JOB ITEM: Copy out every line of the records in which "format" can be found.

THE DATA:

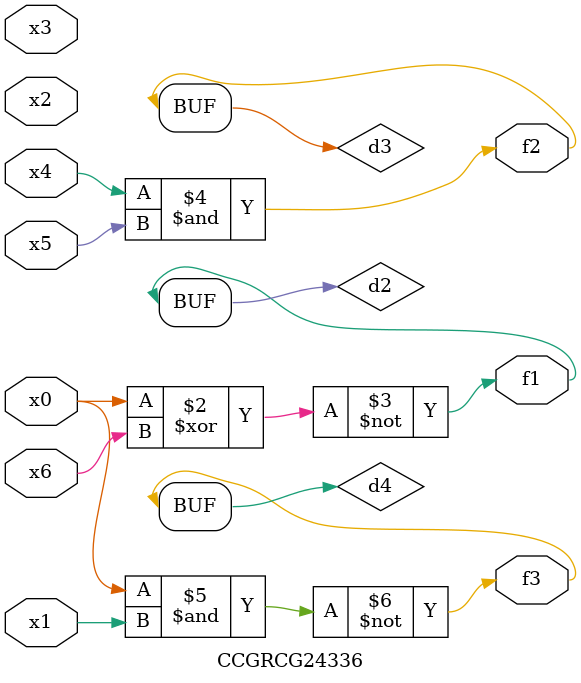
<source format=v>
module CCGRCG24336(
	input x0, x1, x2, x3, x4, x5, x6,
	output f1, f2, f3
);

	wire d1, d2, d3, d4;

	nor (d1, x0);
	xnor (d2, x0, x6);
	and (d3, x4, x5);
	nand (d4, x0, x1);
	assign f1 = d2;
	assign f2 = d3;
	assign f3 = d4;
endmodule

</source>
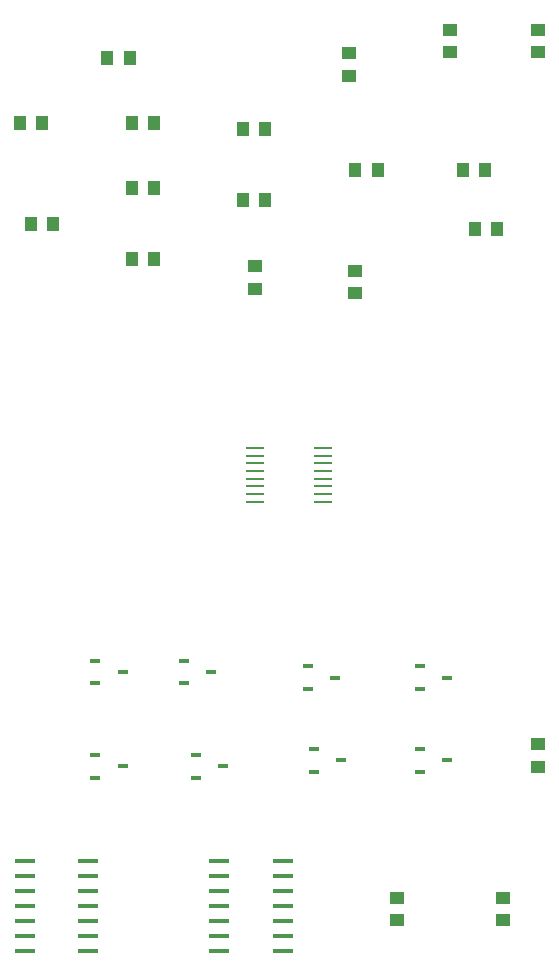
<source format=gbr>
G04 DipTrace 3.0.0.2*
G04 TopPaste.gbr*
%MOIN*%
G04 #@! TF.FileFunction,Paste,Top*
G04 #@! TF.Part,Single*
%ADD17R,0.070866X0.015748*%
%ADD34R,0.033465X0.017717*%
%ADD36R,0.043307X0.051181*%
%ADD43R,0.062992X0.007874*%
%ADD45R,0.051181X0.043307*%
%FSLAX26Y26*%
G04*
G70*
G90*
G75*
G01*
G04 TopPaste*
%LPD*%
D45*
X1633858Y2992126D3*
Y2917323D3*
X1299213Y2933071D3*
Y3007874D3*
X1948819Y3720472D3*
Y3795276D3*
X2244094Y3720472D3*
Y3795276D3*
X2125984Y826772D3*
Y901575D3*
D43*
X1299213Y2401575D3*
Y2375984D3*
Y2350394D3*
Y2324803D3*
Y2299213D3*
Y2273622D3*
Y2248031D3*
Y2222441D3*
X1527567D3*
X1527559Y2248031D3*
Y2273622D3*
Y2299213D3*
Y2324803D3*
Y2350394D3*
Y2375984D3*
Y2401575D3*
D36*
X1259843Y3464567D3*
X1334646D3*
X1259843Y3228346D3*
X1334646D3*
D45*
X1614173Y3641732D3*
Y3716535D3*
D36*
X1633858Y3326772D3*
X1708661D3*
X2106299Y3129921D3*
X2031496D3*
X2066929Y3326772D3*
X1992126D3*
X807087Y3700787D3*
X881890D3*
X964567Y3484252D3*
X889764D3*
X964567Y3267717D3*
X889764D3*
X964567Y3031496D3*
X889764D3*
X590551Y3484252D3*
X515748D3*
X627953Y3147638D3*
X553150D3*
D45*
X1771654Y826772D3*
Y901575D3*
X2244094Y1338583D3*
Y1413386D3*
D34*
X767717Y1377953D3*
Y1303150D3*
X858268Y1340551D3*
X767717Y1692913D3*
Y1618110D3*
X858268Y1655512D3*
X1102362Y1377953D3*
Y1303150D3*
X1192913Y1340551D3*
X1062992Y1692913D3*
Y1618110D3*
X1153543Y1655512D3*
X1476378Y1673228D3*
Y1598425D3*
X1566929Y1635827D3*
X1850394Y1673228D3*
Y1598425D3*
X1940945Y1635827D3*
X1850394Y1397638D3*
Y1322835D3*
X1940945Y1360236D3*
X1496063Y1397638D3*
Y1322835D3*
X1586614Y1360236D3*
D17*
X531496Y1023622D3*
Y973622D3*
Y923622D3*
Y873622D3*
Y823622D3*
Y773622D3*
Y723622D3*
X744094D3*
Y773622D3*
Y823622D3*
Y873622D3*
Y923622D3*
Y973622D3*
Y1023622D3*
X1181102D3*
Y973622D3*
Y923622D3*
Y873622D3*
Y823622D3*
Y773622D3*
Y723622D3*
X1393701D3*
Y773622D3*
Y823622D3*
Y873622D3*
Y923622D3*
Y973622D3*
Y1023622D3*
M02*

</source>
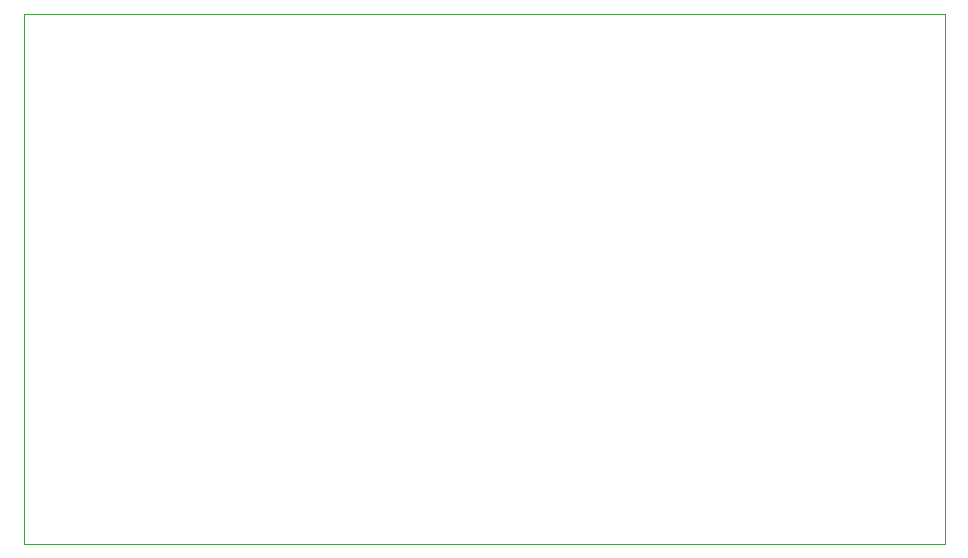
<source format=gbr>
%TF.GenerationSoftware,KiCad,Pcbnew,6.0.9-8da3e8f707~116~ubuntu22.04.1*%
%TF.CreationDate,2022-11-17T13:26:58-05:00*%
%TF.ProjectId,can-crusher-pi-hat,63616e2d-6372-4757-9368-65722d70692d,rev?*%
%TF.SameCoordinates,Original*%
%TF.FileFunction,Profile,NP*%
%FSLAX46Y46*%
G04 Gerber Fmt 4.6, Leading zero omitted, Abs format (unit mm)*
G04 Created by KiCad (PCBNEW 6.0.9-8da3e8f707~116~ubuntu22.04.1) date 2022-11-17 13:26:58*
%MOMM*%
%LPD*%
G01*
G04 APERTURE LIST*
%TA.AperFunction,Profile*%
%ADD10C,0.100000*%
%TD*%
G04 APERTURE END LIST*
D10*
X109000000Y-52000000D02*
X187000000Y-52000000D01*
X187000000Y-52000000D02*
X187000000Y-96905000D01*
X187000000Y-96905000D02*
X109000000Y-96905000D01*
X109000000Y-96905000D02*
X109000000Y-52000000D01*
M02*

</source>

TASK RESULT:
<source format=v>
<source format=gbr>
<source format=gbr>
G04 Gerber Fmt 4.6, Leading zero omitted, Abs format (unit mm)*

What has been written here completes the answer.